A vector is a quantity with more than one element. When you’re first working with vectors, it’s easiest to think about two-dimensional vectors because we’re very comfortable working in two-dimensional space. For these vectors, we usually think of their two elements as representing magnitude (how long they are) and direction (which way they extend from their origin). We can visualize these vectors by plotting them as arrows on a chart, starting from the origin and extending to different points on the plane.

Three vectors shown on an X, Y axis.

You can also represent a set of vectors as a matrix where each row represents an individual vector.

The same three vectors, displayed as a matrix.

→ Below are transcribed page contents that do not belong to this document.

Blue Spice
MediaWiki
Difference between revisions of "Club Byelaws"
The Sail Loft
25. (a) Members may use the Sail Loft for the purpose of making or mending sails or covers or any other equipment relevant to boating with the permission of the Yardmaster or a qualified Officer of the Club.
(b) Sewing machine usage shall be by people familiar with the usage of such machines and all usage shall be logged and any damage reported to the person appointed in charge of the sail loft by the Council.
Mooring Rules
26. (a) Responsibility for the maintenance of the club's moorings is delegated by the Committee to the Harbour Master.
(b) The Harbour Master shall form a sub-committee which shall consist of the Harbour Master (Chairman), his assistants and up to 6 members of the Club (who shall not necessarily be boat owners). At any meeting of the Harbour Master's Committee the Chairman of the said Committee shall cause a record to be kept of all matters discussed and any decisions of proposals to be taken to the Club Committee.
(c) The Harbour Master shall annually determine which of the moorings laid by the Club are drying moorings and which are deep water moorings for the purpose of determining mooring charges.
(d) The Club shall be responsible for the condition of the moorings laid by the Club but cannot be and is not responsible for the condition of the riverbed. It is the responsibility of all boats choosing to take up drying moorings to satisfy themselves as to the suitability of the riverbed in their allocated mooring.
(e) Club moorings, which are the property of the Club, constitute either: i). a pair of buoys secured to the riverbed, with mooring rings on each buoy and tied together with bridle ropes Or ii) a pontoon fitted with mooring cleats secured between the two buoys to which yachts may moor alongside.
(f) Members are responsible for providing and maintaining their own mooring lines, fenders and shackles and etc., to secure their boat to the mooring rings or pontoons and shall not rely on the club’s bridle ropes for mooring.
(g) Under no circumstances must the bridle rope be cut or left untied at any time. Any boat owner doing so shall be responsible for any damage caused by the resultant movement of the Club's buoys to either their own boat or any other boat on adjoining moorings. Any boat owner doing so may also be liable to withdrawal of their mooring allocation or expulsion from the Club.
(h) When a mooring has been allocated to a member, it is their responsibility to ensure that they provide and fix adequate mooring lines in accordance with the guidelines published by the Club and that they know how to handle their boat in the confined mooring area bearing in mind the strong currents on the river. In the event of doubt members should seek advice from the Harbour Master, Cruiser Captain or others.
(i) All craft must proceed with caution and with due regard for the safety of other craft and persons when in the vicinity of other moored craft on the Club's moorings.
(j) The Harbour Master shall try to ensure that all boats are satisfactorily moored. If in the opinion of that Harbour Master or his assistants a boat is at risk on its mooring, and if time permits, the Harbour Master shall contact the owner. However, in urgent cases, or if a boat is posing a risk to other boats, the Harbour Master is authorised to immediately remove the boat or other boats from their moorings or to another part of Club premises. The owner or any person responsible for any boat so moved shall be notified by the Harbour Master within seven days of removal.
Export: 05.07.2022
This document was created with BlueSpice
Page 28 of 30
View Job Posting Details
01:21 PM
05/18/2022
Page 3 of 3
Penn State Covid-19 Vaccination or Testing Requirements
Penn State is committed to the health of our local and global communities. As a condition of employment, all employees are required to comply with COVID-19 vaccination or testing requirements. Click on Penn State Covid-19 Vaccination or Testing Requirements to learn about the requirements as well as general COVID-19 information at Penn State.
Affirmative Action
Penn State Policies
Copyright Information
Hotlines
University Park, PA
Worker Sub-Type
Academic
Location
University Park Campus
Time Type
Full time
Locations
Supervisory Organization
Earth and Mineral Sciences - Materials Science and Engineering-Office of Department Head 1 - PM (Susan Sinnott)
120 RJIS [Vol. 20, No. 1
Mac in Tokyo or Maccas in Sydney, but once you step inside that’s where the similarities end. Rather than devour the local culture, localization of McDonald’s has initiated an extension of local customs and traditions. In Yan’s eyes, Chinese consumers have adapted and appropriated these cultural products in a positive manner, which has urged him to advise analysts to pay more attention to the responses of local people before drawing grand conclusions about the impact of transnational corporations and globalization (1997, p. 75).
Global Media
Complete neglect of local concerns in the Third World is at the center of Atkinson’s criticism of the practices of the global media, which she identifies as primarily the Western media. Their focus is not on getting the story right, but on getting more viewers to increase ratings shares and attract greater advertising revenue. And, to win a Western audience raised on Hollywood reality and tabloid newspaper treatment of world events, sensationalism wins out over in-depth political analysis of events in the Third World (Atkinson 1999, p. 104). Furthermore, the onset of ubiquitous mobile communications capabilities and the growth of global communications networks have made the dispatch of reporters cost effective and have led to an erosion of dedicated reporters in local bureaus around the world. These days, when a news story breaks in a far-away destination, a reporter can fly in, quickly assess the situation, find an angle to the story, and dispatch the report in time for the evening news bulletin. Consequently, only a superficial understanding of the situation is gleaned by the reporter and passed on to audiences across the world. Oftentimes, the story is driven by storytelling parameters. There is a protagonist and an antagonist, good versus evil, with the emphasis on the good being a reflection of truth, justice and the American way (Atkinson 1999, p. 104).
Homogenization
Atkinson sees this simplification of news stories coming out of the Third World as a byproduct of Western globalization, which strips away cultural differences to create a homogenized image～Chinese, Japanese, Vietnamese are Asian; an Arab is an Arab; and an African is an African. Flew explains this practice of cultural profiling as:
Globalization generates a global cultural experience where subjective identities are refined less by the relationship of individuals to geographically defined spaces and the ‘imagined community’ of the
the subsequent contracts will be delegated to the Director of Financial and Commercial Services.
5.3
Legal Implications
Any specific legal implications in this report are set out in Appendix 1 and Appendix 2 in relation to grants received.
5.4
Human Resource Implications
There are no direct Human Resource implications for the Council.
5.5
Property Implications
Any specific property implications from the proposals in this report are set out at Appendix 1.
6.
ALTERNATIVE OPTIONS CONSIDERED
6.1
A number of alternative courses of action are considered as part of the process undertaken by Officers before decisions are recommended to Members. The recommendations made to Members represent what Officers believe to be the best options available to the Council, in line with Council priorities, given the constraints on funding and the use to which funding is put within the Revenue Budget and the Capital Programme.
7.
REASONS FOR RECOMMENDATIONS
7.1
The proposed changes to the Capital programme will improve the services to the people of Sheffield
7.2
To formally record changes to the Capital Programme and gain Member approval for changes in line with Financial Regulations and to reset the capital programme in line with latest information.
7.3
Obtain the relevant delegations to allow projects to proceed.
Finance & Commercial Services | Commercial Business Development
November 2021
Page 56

In reality, the vectors we use to represent words have far more than two dimensions. Many word vectors use 300 dimensions. It’s hard to imagine what a vector in 300-dimensional space looks like, but the idea (and the math!) is very similar to a two-dimensional vector. We can visualize these high-dimensional vectors by reducing their dimensionality and plotting them in two dimensions. We can also represent them as matrices the way we did above.

You can think of each number in a word’s vector as a feature. We use deep learning to create these vectors and "choose" the features. Remember, because machines design these vectors through deep learning, they’re not easily described, like "is an animal" or "is a verb." Each number represents a feature determined by the model itself.

We use these word vectors to plot words in a high-dimensional vector space. When we plot word vectors this way, words with similar meanings tend to cluster together.

So for example, in a given word cloud, all the names of countries might cluster together, because they are similar. Nearby, you might find words like state, national, and international. Because human beings have a hard time imagining multidimensional spaces, we use dimensionality reduction to project word vectors down to two or three dimensions for visualizations.



What are the axes for this kind of word plot? Essentially, nothing in particular. Remember, we’re looking at a 300-dimensional space, squished down to two dimensions, so we’ve combined many features to make these two axes. Sometimes, there may seem to be axes in a word cloud, like increasing intensity of adjectives in one direction, or increased specificity of nouns, but the axes aren’t actually that simple. Don’t worry too much about figuring out what any specific axis means.

Loss Functions and Optimization

Once you have represented words using vectors, the next thing you need to train your model is a loss function (also sometimes called an objective function).

Because no model is perfect, you should expect any deep learning model to have some level of error. A loss function is essentially a distance function between the expected value for a given decision and the actual value the model comes up with. The loss function describes your model’s error.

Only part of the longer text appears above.